[GIVEN DATA]:
....................
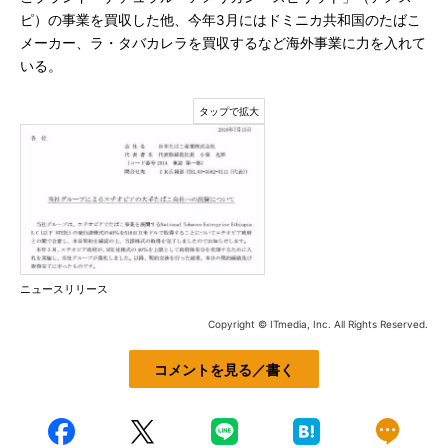
ピ）の事業を買収した他、今年3月にはドミニカ共和国のたばこ
メーカー、ラ・タバカレラを買収するなど海外事業に力を入れて
いる。
ニュースリリース
Copyright © ITmedia, Inc. All Rights Reserved.
コメントを見る／書く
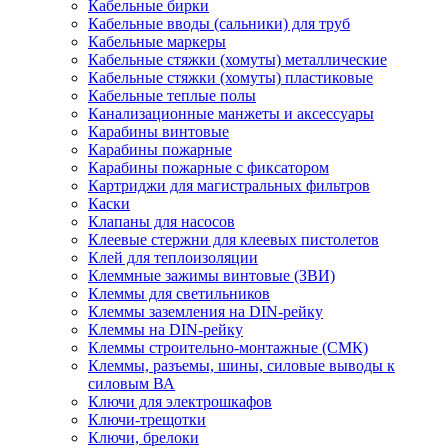
Кабельные бирки
Кабельные вводы (сальники) для труб
Кабельные маркеры
Кабельные стяжки (хомуты) металлические
Кабельные стяжки (хомуты) пластиковые
Кабельные теплые полы
Канализационные манжеты и аксессуары
Карабины винтовые
Карабины пожарные
Карабины пожарные с фиксатором
Картриджи для магистральных фильтров
Каски
Клапаны для насосов
Клеевые стержни для клеевых пистолетов
Клей для теплоизоляции
Клеммные зажимы винтовые (ЗВИ)
Клеммы для светильников
Клеммы заземления на DIN-рейку
Клеммы на DIN-рейку
Клеммы строительно-монтажные (СМК)
Клеммы, разъемы, шины, силовые выводы к
силовым ВА
Ключи для электрошкафов
Ключи-трещотки
Ключи, брелоки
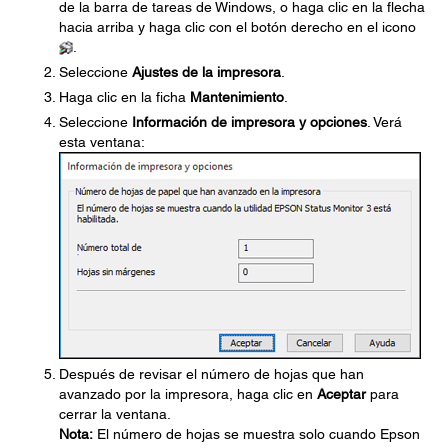
de la barra de tareas de Windows, o haga clic en la flecha
hacia arriba y haga clic con el botón derecho en el icono
.
Seleccione
Ajustes de la impresora
.
Haga clic en la ficha
Mantenimiento
.
Seleccione
Información de impresora y opciones
. Verá
esta ventana:
Después de revisar el número de hojas que han
avanzado por la impresora, haga clic en
Aceptar
para
cerrar la ventana.
Nota:
El número de hojas se muestra solo cuando Epson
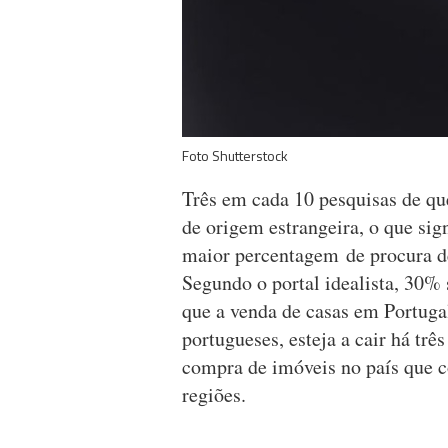
Foto Shutterstock
Três em cada 10 pesquisas de qu
de origem estrangeira, o que sign
maior percentagem de procura de
Segundo o portal idealista, 30%
que a venda de casas em Portugal
portugueses, esteja a cair há três
compra de imóveis no país que co
regiões.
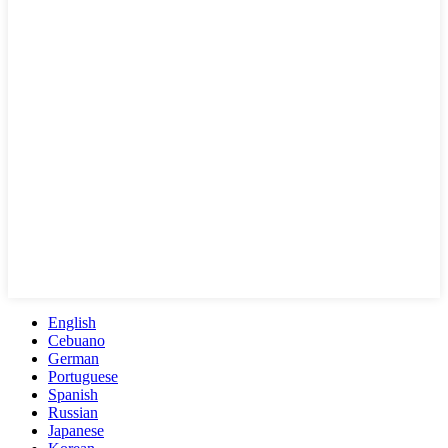
English
Cebuano
German
Portuguese
Spanish
Russian
Japanese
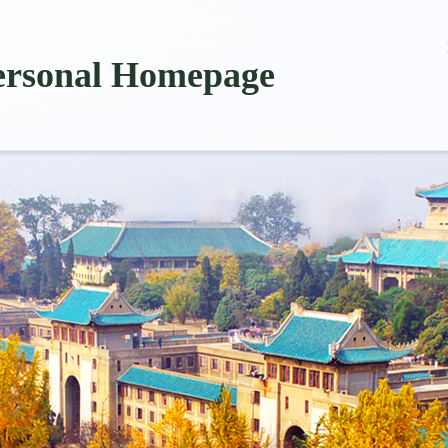
ersonal Homepage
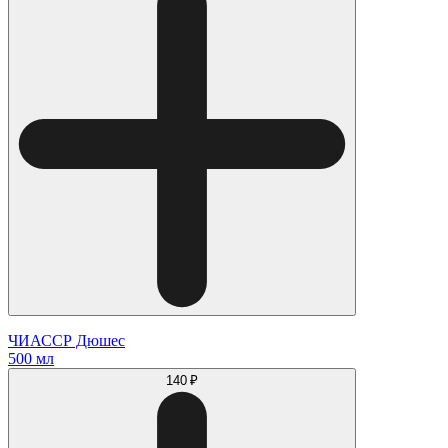
ЧИАССР Дюшес
500 мл
140 ₽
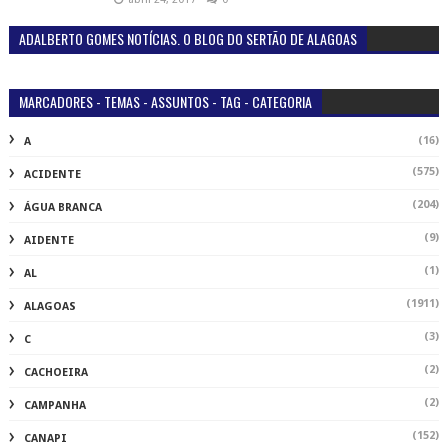
ADALBERTO GOMES NOTÍCIAS. O BLOG DO SERTÃO DE ALAGOAS
MARCADORES - TEMAS - ASSUNTOS - TAG - CATEGORIA
(16)
A
(575)
ACIDENTE
(204)
ÁGUA BRANCA
(9)
AIDENTE
(1)
AL
(1911)
ALAGOAS
(3)
C
(2)
CACHOEIRA
(2)
CAMPANHA
(152)
CANAPI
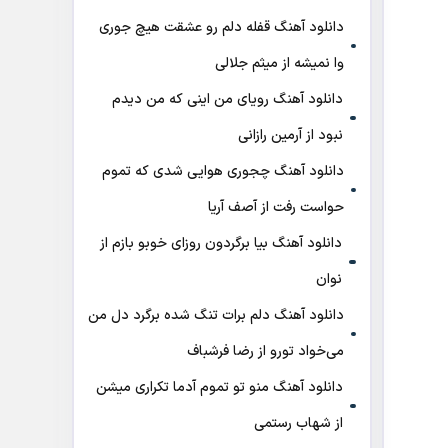
دانلود آهنگ قفله دلم رو عشقت هیچ جوری
وا نمیشه از میثم جلالی
دانلود آهنگ رویای من اینی که من دیدم
نبود از آرمین رازانی
دانلود آهنگ ﭼﺠﻮری ﻫﻮاﻳﻰ ﺷﺪی ﻛﻪ ﺗﻤﻮم
ﺣﻮاﺳﺖ رﻓﺖ از آصف آریا
دانلود آهنگ بیا برگردون روزای خوبو بازم از
نوان
دانلود آهنگ دلم برات تنگ شده برگرد دل من
می‌خواد تورو از رضا فرشباف
دانلود آهنگ منو تو تموم آدما تکراری میشن
از شهاب رستمی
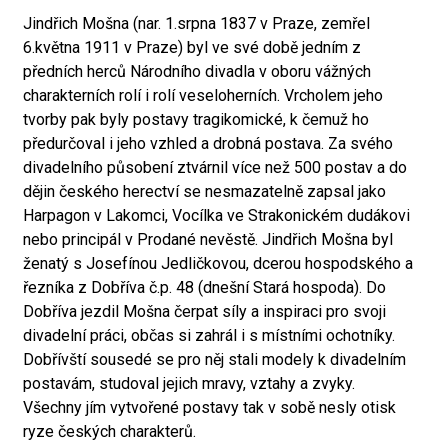
Jindřich Mošna (nar. 1.srpna 1837 v Praze, zemřel
6.května 1911 v Praze) byl ve své době jedním z
předních herců Národního divadla v oboru vážných
charakterních rolí i rolí veseloherních. Vrcholem jeho
tvorby pak byly postavy tragikomické, k čemuž ho
předurčoval i jeho vzhled a drobná postava. Za svého
divadelního působení ztvárnil více než 500 postav a do
dějin českého herectví se nesmazatelně zapsal jako
Harpagon v Lakomci, Vocílka ve Strakonickém dudákovi
nebo principál v Prodané nevěstě. Jindřich Mošna byl
ženatý s Josefínou Jedličkovou, dcerou hospodského a
řezníka z Dobříva č.p. 48 (dnešní Stará hospoda). Do
Dobříva jezdil Mošna čerpat síly a inspiraci pro svoji
divadelní práci, občas si zahrál i s místními ochotníky.
Dobřívští sousedé se pro něj stali modely k divadelním
postavám, studoval jejich mravy, vztahy a zvyky.
Všechny jím vytvořené postavy tak v sobě nesly otisk
ryze českých charakterů.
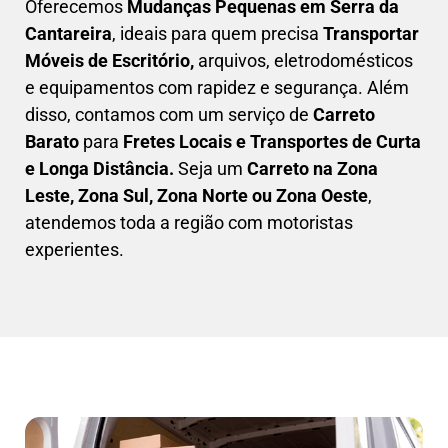
Oferecemos
Mudanças Pequenas em
Serra da
Cantareira
, ideais para quem precisa
Transportar
Móveis de Escritório,
arquivos, eletrodomésticos
e equipamentos com rapidez e segurança. Além
disso, contamos com um serviço de
Carreto
Barato
para
Fretes Locais e Transportes de Curta
e Longa Distância.
Seja um
C
arreto na Zona
Leste, Zona Sul, Zona Norte ou Zona Oeste
,
atendemos toda a região com motoristas
experientes.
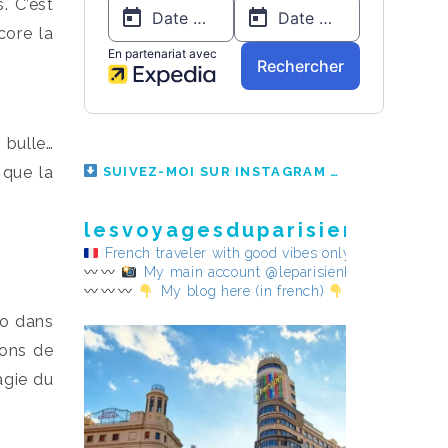
. C’est
core la
 bulle…
 que la
SUIVEZ-MOI SUR INSTAGRAM
lesvoyagesduparisienheureu
French traveler with good vibes only
My main account @leparisienheureux
My blog here (in french)
oo dans
ions de
agie du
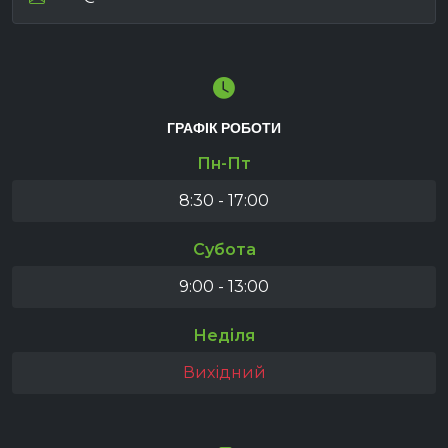
ГРАФІК РОБОТИ
Пн-Пт
8:30 - 17:00
Субота
9:00 - 13:00
Неділя
Вихідний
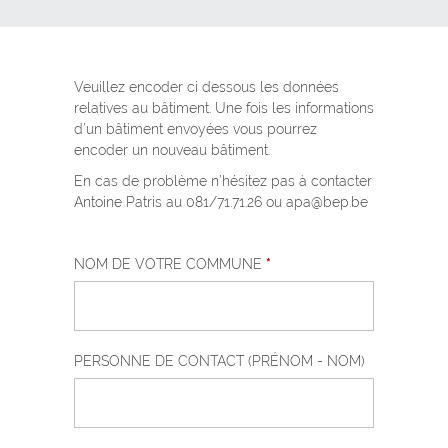
Veuillez encoder ci dessous les données
relatives au bâtiment. Une fois les informations
d’un bâtiment envoyées vous pourrez
encoder un nouveau bâtiment.
En cas de problème n’hésitez pas à contacter
Antoine Patris au 081/71.71.26 ou apa@bep.be
NOM DE VOTRE COMMUNE
*
PERSONNE DE CONTACT (PRÉNOM - NOM)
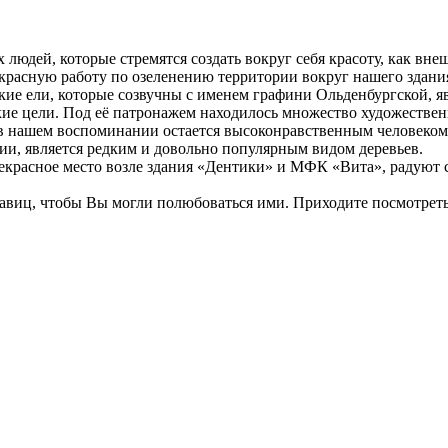
дей, которые стремятся создать вокруг себя красоту, как вне
расную работу по озеленению территории вокруг нашего здани
ие ели, которые созвучны с именем графини Ольденбургской, 
окие цели. Под её патронажем находилось множество художестве
в нашем воспоминании остается высоконравственным человеком
и, является редким и довольно популярным видом деревьев.
красное место возле здания «Дентики» и МФК «Вита», радуют с
виц, чтобы Вы могли полюбоваться ими. Приходите посмотреть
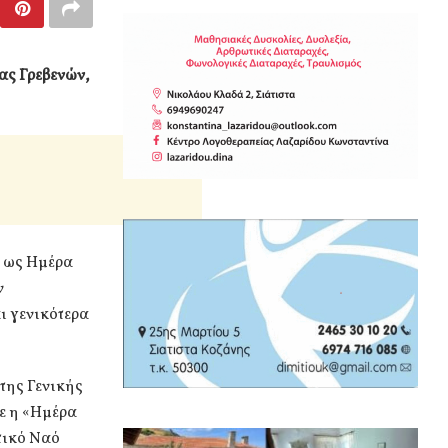
ας Γρεβενών,
α ως Ημέρα
ν
ι γενικότερα
της Γενικής
ε η «Ημέρα
τικό Ναό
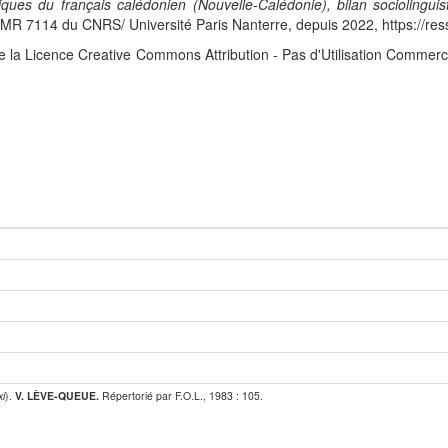
iques du français calédonien (Nouvelle-Calédonie), bilan sociolingui
 7114 du CNRS/ Université Paris Nanterre, depuis 2022, https://res
e la Licence Creative Commons Attribution - Pas d'Utilisation Commerc
xi
).
V. LÈVE-QUEUE.
Répertorié par F.O.L., 1983 : 105.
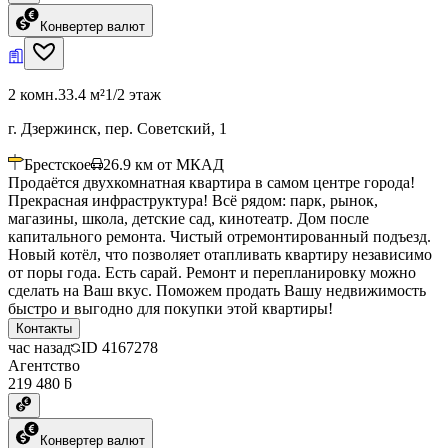
Конвертер валют
2 комн.
33.4 м²
1/2 этаж
г. Дзержинск, пер. Советский, 1
Брестское
26.9
км от МКАД
Продаётся двухкомнатная квартира в самом центре города!
Прекрасная инфраструктура! Всё рядом: парк, рынок,
магазины, школа, детские сад, кинотеатр. Дом после
капитального ремонта. Чистый отремонтированный подъезд.
Новый котёл, что позволяет отапливать квартиру независимо
от поры года. Есть сарай. Ремонт и перепланировку можно
сделать на Ваш вкус. Поможем продать Вашу недвижимость
быстро и выгодно для покупки этой квартиры!
Контакты
час назад
ID
4167278
Агентство
219 480 ƃ
Конвертер валют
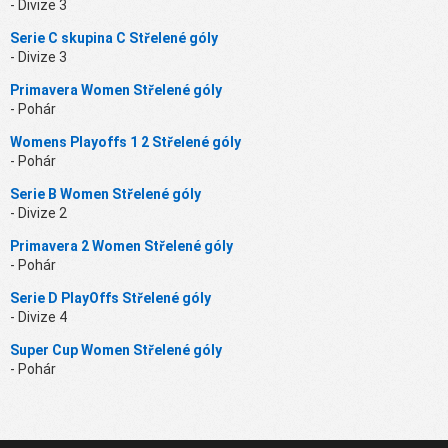
- Divize 3
Serie C skupina C Střelené góly
- Divize 3
Primavera Women Střelené góly
- Pohár
Womens Playoffs 1 2 Střelené góly
- Pohár
Serie B Women Střelené góly
- Divize 2
Primavera 2 Women Střelené góly
- Pohár
Serie D PlayOffs Střelené góly
- Divize 4
Super Cup Women Střelené góly
- Pohár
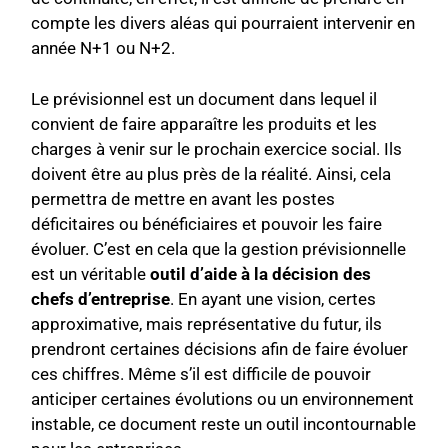
compte les divers aléas qui pourraient intervenir en
année N+1 ou N+2.
Le prévisionnel est un document dans lequel il
convient de faire apparaître les produits et les
charges à venir sur le prochain exercice social. Ils
doivent être au plus près de la réalité. Ainsi, cela
permettra de mettre en avant les postes
déficitaires ou bénéficiaires et pouvoir les faire
évoluer. C’est en cela que la gestion prévisionnelle
est un véritable
outil d’aide à la décision des
chefs d’entreprise
. En ayant une vision, certes
approximative, mais représentative du futur, ils
prendront certaines décisions afin de faire évoluer
ces chiffres. Même s’il est difficile de pouvoir
anticiper certaines évolutions ou un environnement
instable, ce document reste un outil incontournable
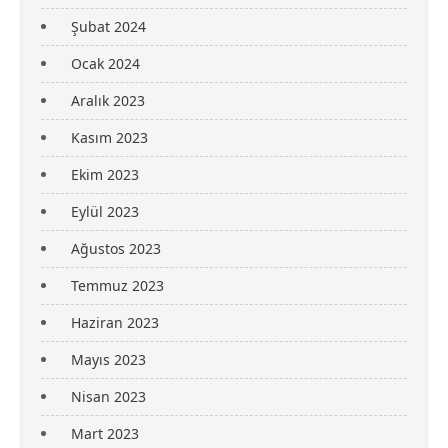
Şubat 2024
Ocak 2024
Aralık 2023
Kasım 2023
Ekim 2023
Eylül 2023
Ağustos 2023
Temmuz 2023
Haziran 2023
Mayıs 2023
Nisan 2023
Mart 2023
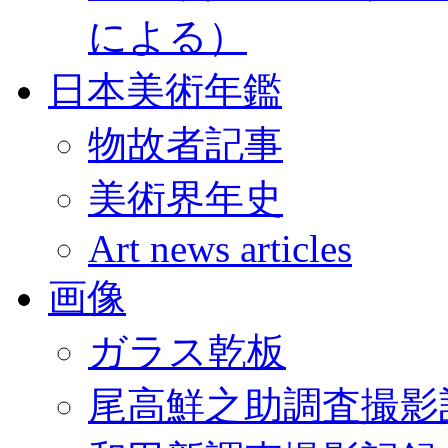
による）
日本美術年鑑
物故者記事
美術界年史
Art news articles
画像
ガラス乾板
尾高鮮之助調査撮影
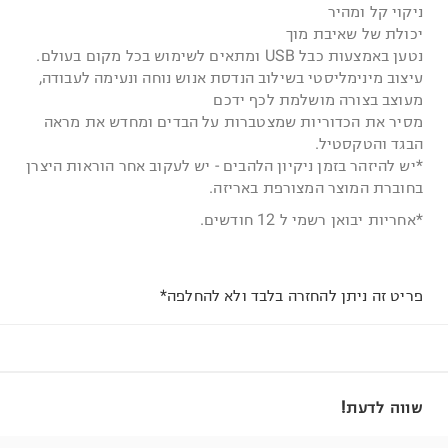
ניקוי קל ומהיר
יכולת של שאיבת מוך
נטען באמצעות כבל USB ומתאים לשימוש בכל מקום בעולם.
עיצוב מינימליסטי בשילוב הנדסת אנוש נוחה ונעימה לעבודה,
מעוצב בצורה מושלמת לכף ידכם
מסיר את הכדוריות שמצטברות על הבדים ומחדש את מראה
הבגד והטקסטיל.
*יש להיזהר בזמן ניקיון הלהבים - יש לעקוב אחר הוראות היצרן
בחוברת המוצר המצורפת באריזה.
*אחריות יבואן רשמי ל 12 חודשים.
פריט זה ניתן להחזרה בלבד ולא להחלפה*
שווה לדעת!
....................
[TASK TO COMPLETE]:
From the records above, copy only the lines running from the line containing "arreto na Zona" to the line containing "encoder un nouveau bâtiment.", both ends included. Leave the pictures out.

[TASK SOLUTION]:
arreto na Zona
Leste, Zona Sul, Zona Norte ou Zona Oeste
,
atendemos toda a região com motoristas
experientes.
. C’est
core la
 bulle…
 que la
SUIVEZ-MOI SUR INSTAGRAM
lesvoyagesduparisienheureu
French traveler with good vibes only
My main account @leparisienheureux
My blog here (in french)
oo dans
ions de
agie du
ГРАФІК РОБОТИ
Пн-Пт
8:30 - 17:00
Субота
9:00 - 13:00
Неділя
Вихідний
Veuillez encoder ci dessous les données
relatives au bâtiment. Une fois les informations
d’un bâtiment envoyées vous pourrez
encoder un nouveau bâtiment.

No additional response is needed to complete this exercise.